Segment Open

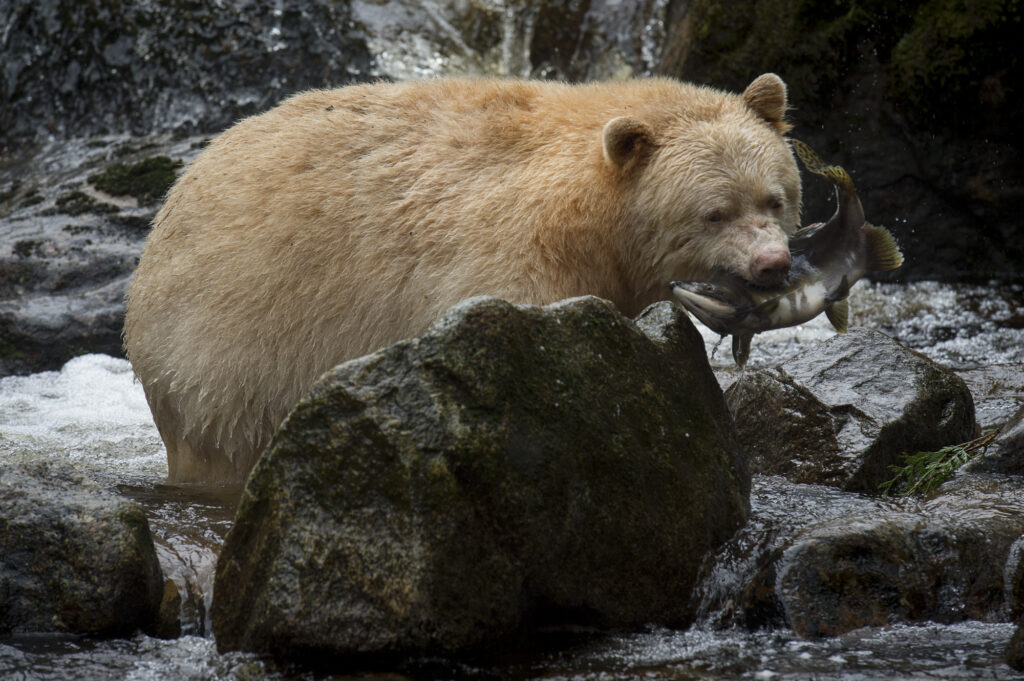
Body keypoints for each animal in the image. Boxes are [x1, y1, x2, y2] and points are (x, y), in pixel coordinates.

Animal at [124, 74, 802, 484]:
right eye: (714, 213)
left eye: (775, 197)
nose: (773, 264)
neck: (588, 218)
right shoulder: (508, 256)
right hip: (227, 358)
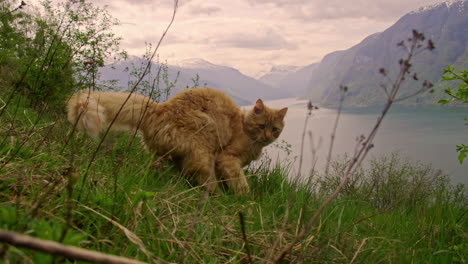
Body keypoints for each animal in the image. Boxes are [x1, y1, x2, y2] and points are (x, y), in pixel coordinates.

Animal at [65, 88, 286, 194]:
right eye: (262, 126)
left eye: (275, 129)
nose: (267, 136)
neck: (245, 129)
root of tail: (158, 109)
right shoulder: (227, 159)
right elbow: (240, 182)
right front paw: (244, 199)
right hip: (203, 146)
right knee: (204, 180)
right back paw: (216, 197)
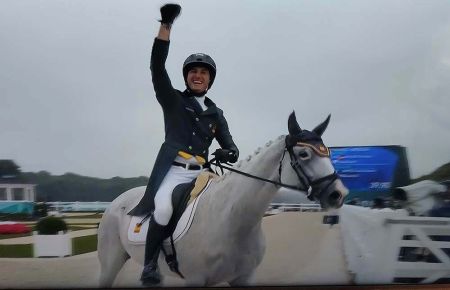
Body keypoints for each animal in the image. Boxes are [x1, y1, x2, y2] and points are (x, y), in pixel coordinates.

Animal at [96, 112, 348, 286]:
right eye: (304, 154)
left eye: (329, 153)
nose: (338, 194)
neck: (231, 219)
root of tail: (117, 202)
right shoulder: (195, 280)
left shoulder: (244, 278)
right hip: (110, 263)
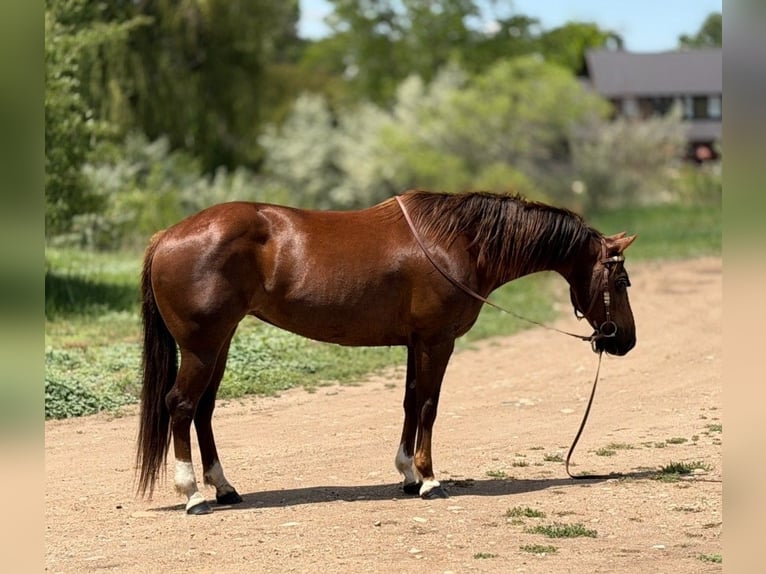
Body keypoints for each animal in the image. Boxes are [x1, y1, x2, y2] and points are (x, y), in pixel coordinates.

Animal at [136, 190, 637, 514]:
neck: (458, 241)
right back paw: (193, 495)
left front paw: (408, 475)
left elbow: (411, 402)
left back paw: (223, 488)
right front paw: (430, 480)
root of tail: (165, 236)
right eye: (621, 280)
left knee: (203, 411)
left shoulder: (416, 343)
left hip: (219, 345)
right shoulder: (438, 340)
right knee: (181, 406)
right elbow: (430, 405)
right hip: (201, 348)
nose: (624, 340)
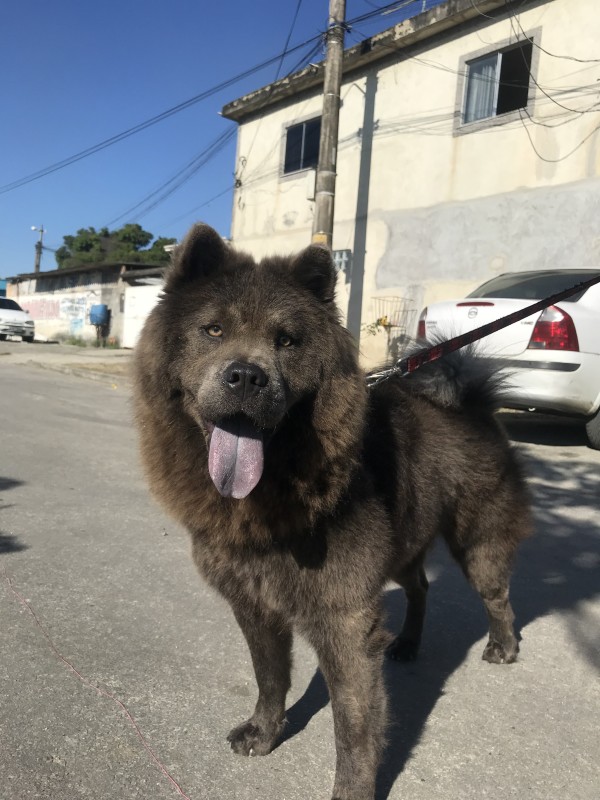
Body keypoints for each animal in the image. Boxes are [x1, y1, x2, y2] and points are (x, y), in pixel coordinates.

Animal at [134, 223, 532, 800]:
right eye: (212, 330)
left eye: (286, 341)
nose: (246, 376)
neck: (276, 493)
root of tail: (475, 407)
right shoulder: (253, 604)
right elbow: (271, 677)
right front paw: (264, 732)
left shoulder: (344, 619)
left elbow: (354, 728)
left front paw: (352, 789)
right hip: (406, 543)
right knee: (421, 588)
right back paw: (408, 643)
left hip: (476, 542)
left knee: (497, 596)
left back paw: (502, 646)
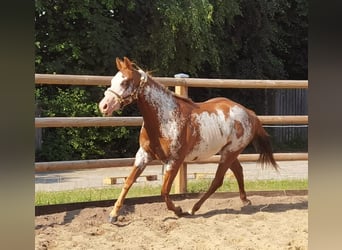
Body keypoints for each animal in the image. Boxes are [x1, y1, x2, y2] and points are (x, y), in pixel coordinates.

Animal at [98, 57, 278, 223]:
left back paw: (193, 208)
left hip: (230, 152)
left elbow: (164, 191)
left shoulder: (175, 160)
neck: (165, 119)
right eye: (113, 81)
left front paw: (178, 210)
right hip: (228, 152)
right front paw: (113, 215)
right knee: (238, 171)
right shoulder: (143, 155)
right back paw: (245, 200)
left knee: (217, 180)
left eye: (125, 82)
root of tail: (249, 113)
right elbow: (128, 182)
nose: (103, 106)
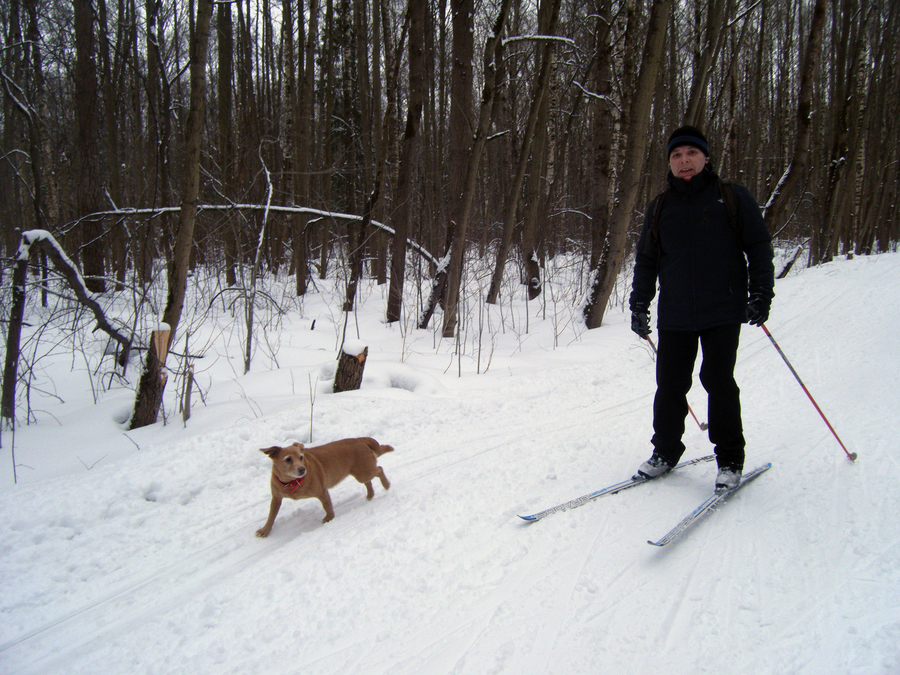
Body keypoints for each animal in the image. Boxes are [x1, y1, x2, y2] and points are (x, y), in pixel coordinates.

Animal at [255, 438, 392, 540]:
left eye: (301, 457)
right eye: (288, 459)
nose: (302, 469)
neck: (291, 482)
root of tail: (360, 440)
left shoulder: (322, 491)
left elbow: (327, 506)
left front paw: (329, 518)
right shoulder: (276, 498)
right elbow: (271, 515)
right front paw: (265, 530)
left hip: (365, 472)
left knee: (379, 469)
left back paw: (386, 485)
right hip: (361, 473)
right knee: (368, 482)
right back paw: (370, 494)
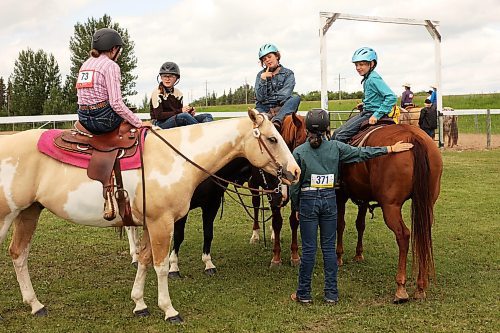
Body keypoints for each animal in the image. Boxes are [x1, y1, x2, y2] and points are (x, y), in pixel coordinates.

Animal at [0, 109, 298, 322]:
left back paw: (36, 305)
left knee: (18, 254)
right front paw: (169, 310)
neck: (176, 158)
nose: (294, 173)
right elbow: (161, 265)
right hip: (6, 217)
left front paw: (139, 303)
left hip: (29, 212)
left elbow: (144, 261)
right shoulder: (161, 222)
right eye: (272, 139)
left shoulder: (149, 223)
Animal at [248, 111, 306, 264]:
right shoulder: (274, 194)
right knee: (256, 205)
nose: (297, 173)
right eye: (302, 141)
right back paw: (255, 234)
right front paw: (276, 256)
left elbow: (293, 221)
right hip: (254, 186)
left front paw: (295, 255)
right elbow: (277, 222)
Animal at [336, 123, 442, 302]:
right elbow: (360, 224)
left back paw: (401, 288)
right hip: (426, 204)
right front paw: (358, 254)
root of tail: (414, 137)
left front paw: (338, 257)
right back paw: (420, 287)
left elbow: (340, 225)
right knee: (423, 234)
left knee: (403, 235)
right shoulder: (363, 198)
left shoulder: (340, 195)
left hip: (391, 206)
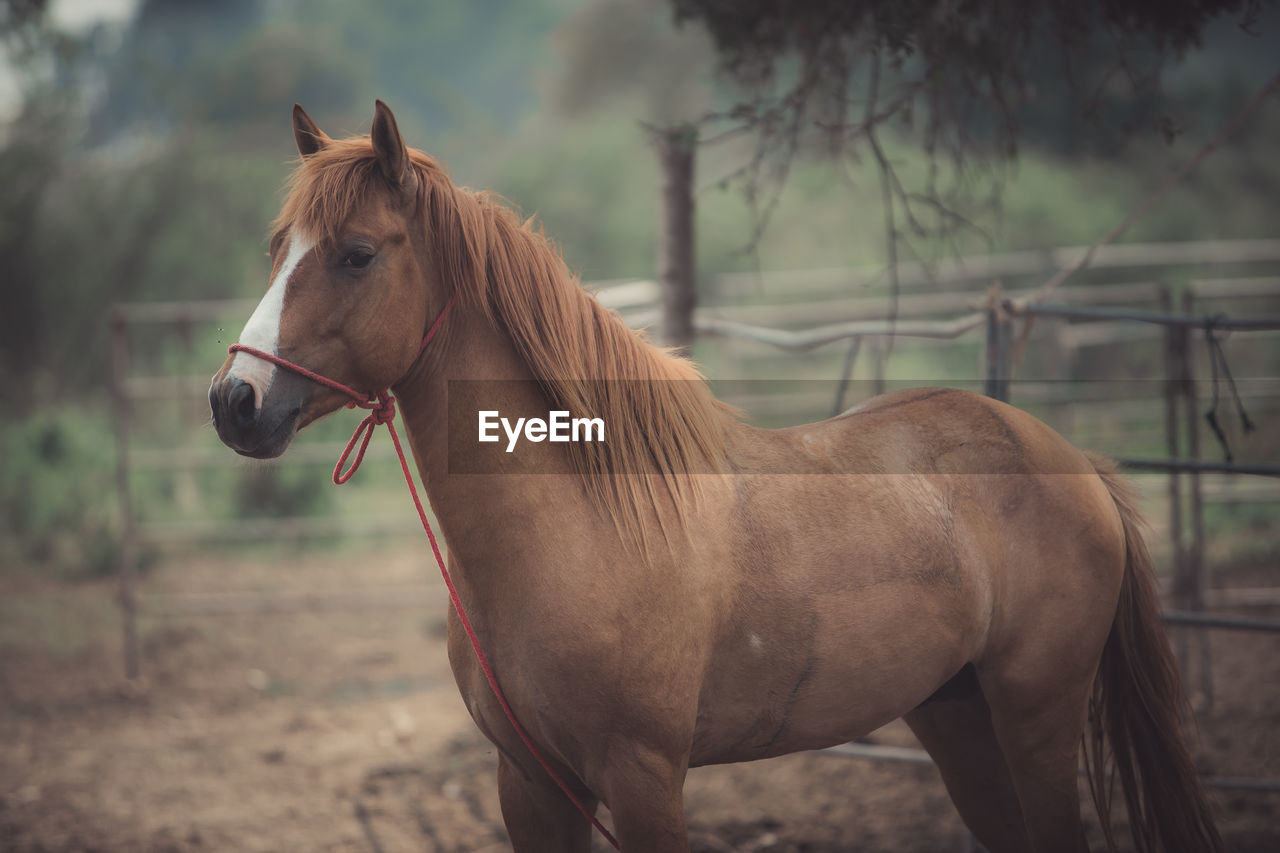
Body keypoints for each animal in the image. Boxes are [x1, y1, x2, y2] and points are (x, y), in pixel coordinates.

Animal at [207, 103, 1218, 845]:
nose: (234, 401)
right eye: (276, 248)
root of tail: (1075, 462)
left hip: (1036, 718)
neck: (576, 529)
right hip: (959, 718)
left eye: (356, 254)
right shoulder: (531, 784)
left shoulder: (645, 780)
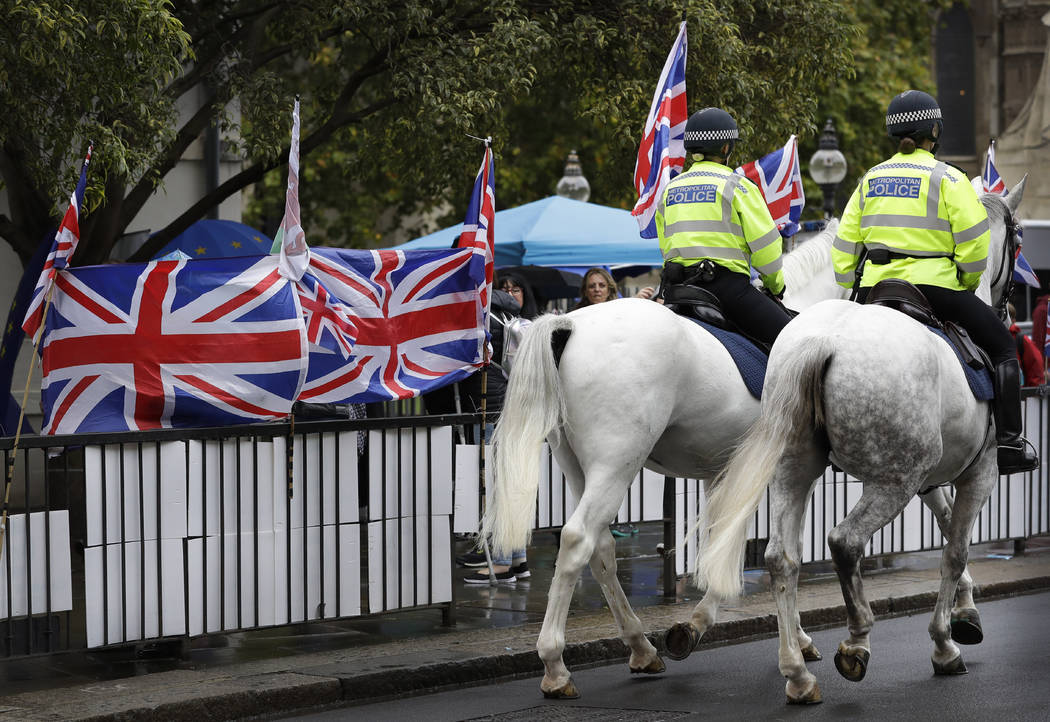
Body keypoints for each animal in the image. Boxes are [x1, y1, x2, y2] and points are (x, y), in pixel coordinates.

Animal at [697, 177, 1024, 701]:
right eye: (1016, 241)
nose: (1007, 305)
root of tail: (823, 341)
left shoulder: (931, 475)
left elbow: (946, 524)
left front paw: (965, 615)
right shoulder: (979, 471)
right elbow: (954, 551)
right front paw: (945, 642)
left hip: (796, 468)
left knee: (780, 557)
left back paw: (796, 670)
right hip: (892, 481)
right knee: (845, 542)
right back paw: (855, 642)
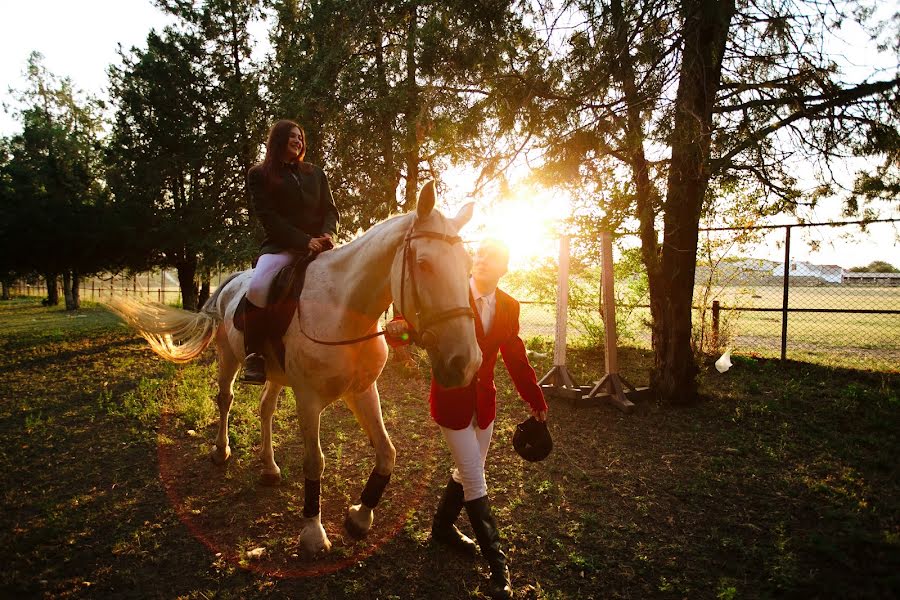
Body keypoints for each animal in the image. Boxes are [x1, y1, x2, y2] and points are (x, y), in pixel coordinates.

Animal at [108, 182, 482, 552]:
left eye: (468, 266)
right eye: (424, 264)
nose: (466, 362)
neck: (343, 310)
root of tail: (231, 283)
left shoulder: (362, 391)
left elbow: (386, 452)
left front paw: (360, 517)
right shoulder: (309, 400)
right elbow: (314, 461)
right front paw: (313, 533)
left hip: (275, 374)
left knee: (265, 408)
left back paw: (270, 468)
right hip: (228, 358)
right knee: (225, 399)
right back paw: (221, 450)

Segment Closed

[Your goal]
Return the listing above in full and unaltered. Keep the pictures out.

[Expected answer]
Body keypoints for each animal in the image. Boxes are [x1, y1, x2, y2] and points are (x, y), in pixel coordinates.

Animal at [124, 74, 802, 484]:
right eye: (714, 213)
left eye: (775, 197)
nose: (773, 264)
neck: (588, 218)
right shoulder: (508, 256)
right hip: (227, 358)
Body keypoints for each animal in the image. Boxes are [x1, y1, x2, y2] and points are (x, y), in pixel coordinates.

Animal at [65, 88, 286, 194]:
right eye: (262, 126)
left eye: (275, 129)
nose: (267, 136)
neck: (245, 129)
root of tail: (158, 109)
right shoulder: (227, 159)
right elbow: (240, 182)
right front paw: (244, 199)
right hip: (203, 146)
right knee: (204, 180)
right back paw: (216, 197)
Body keypoints for each animal in the image. Boxes are [x1, y1, x2, y2] and points are (x, y), in pixel coordinates.

Animal at [96, 112, 348, 286]:
right eye: (304, 154)
left eye: (329, 153)
nose: (338, 194)
neck: (231, 219)
root of tail: (117, 202)
right shoulder: (195, 280)
left shoulder: (244, 278)
right hip: (110, 263)
Body keypoints for each animal in the image. Boxes are [x1, y1, x2, y2] and points are (x, y), in pixel coordinates.

Animal at [136, 190, 637, 514]:
neck: (458, 241)
right back paw: (193, 495)
left front paw: (408, 475)
left elbow: (411, 402)
left back paw: (223, 488)
right front paw: (430, 480)
root of tail: (165, 236)
right eye: (621, 280)
left knee: (203, 411)
left shoulder: (416, 343)
left hip: (219, 345)
right shoulder: (438, 340)
right knee: (181, 406)
right elbow: (430, 405)
right hip: (201, 348)
nose: (624, 340)
Body keypoints for each animal in the image. Boxes are [x1, y1, x2, y2] and points are (x, y), in pixel coordinates.

Animal at [134, 223, 532, 800]:
right eye: (212, 330)
left eye: (286, 341)
nose: (246, 376)
neck: (276, 493)
root of tail: (475, 407)
right shoulder: (253, 604)
right elbow: (271, 677)
right front paw: (264, 732)
left shoulder: (344, 619)
left elbow: (354, 728)
left front paw: (352, 789)
right hip: (406, 543)
right knee: (421, 588)
right back paw: (408, 643)
left hip: (476, 542)
left knee: (497, 596)
left back paw: (502, 646)
Body keypoints for each animal in the image. Boxes are [x1, y1, x2, y2] and points are (x, y), in pixel coordinates.

Animal at [98, 57, 278, 223]:
left back paw: (193, 208)
left hip: (230, 152)
left elbow: (164, 191)
left shoulder: (175, 160)
neck: (165, 119)
right eye: (113, 81)
left front paw: (178, 210)
right hip: (228, 152)
right front paw: (113, 215)
right knee: (238, 171)
right shoulder: (143, 155)
right back paw: (245, 200)
left knee: (217, 180)
left eye: (125, 82)
root of tail: (249, 113)
right elbow: (128, 182)
nose: (103, 106)
Body keypoints for each animal in the image. Boxes are [x1, y1, x2, y2] and points are (x, y), in pixel coordinates.

Animal at [255, 438, 392, 540]:
left eye: (301, 457)
right eye: (288, 459)
nose: (302, 469)
neck: (291, 482)
root of tail: (360, 440)
left shoulder: (322, 491)
left elbow: (327, 506)
left front paw: (329, 518)
right shoulder: (276, 498)
right elbow: (271, 515)
right front paw: (265, 530)
left hip: (365, 472)
left knee: (379, 469)
left back paw: (386, 485)
right hip: (361, 473)
right knee: (368, 482)
right back paw: (370, 494)
Body keypoints for each animal in the image. Boxes are [x1, y1, x2, y2] and points are (x, y), in pixel coordinates.

Animal at [0, 109, 298, 322]:
left back paw: (36, 305)
left knee: (18, 254)
right front paw: (169, 310)
neck: (176, 158)
nose: (294, 173)
right elbow: (161, 265)
right hip: (6, 217)
left front paw: (139, 303)
left hip: (29, 212)
left elbow: (144, 261)
right shoulder: (161, 222)
right eye: (272, 139)
left shoulder: (149, 223)
Animal at [248, 111, 306, 264]:
right shoulder: (274, 194)
right knee: (256, 205)
nose: (297, 173)
right eye: (302, 141)
right back paw: (255, 234)
right front paw: (276, 256)
left elbow: (293, 221)
right hip: (254, 186)
left front paw: (295, 255)
right elbow: (277, 222)
Animal at [336, 123, 442, 302]:
right elbow: (360, 224)
left back paw: (401, 288)
right hip: (426, 204)
right front paw: (358, 254)
root of tail: (414, 137)
left front paw: (338, 257)
right back paw: (420, 287)
left elbow: (340, 225)
right knee: (423, 234)
left knee: (403, 235)
right shoulder: (363, 198)
left shoulder: (340, 195)
left hip: (391, 206)
Body keypoints for each animal in the image. Boxes are [x1, y1, x2, y2] and points are (x, y), in pixel coordinates.

Animal at [207, 103, 1218, 845]:
nose: (234, 401)
right eye: (276, 248)
root of tail: (1075, 462)
left hip: (1036, 718)
neck: (576, 529)
right hip: (959, 718)
left eye: (356, 254)
right shoulder: (531, 784)
left shoulder: (645, 780)
Body keypoints for each animal in the image. Boxes are [x1, y1, x2, y2] and points are (x, y), in pixel coordinates.

Animal at [697, 177, 1024, 701]:
right eye: (1016, 241)
nose: (1007, 305)
root of tail: (823, 341)
left shoulder: (931, 475)
left elbow: (946, 524)
left front paw: (965, 615)
right shoulder: (979, 471)
right elbow: (954, 551)
right front paw: (945, 642)
left hip: (796, 468)
left knee: (780, 557)
left back paw: (796, 670)
right hip: (892, 481)
right knee: (845, 542)
right back paw: (855, 642)
Body keypoints for each animal in the image. Boxes are [x1, y1, x2, y2] and points are (x, y), in pixel coordinates.

Animal at [108, 182, 482, 552]:
left eye: (468, 266)
right eye: (424, 264)
nose: (466, 362)
neck: (343, 310)
root of tail: (231, 283)
left shoulder: (362, 391)
left elbow: (386, 452)
left front paw: (360, 517)
right shoulder: (309, 400)
right elbow: (314, 461)
right front paw: (313, 533)
left hip: (275, 374)
left knee: (265, 408)
left back paw: (270, 468)
right hip: (228, 358)
right knee: (225, 399)
right back paw: (221, 450)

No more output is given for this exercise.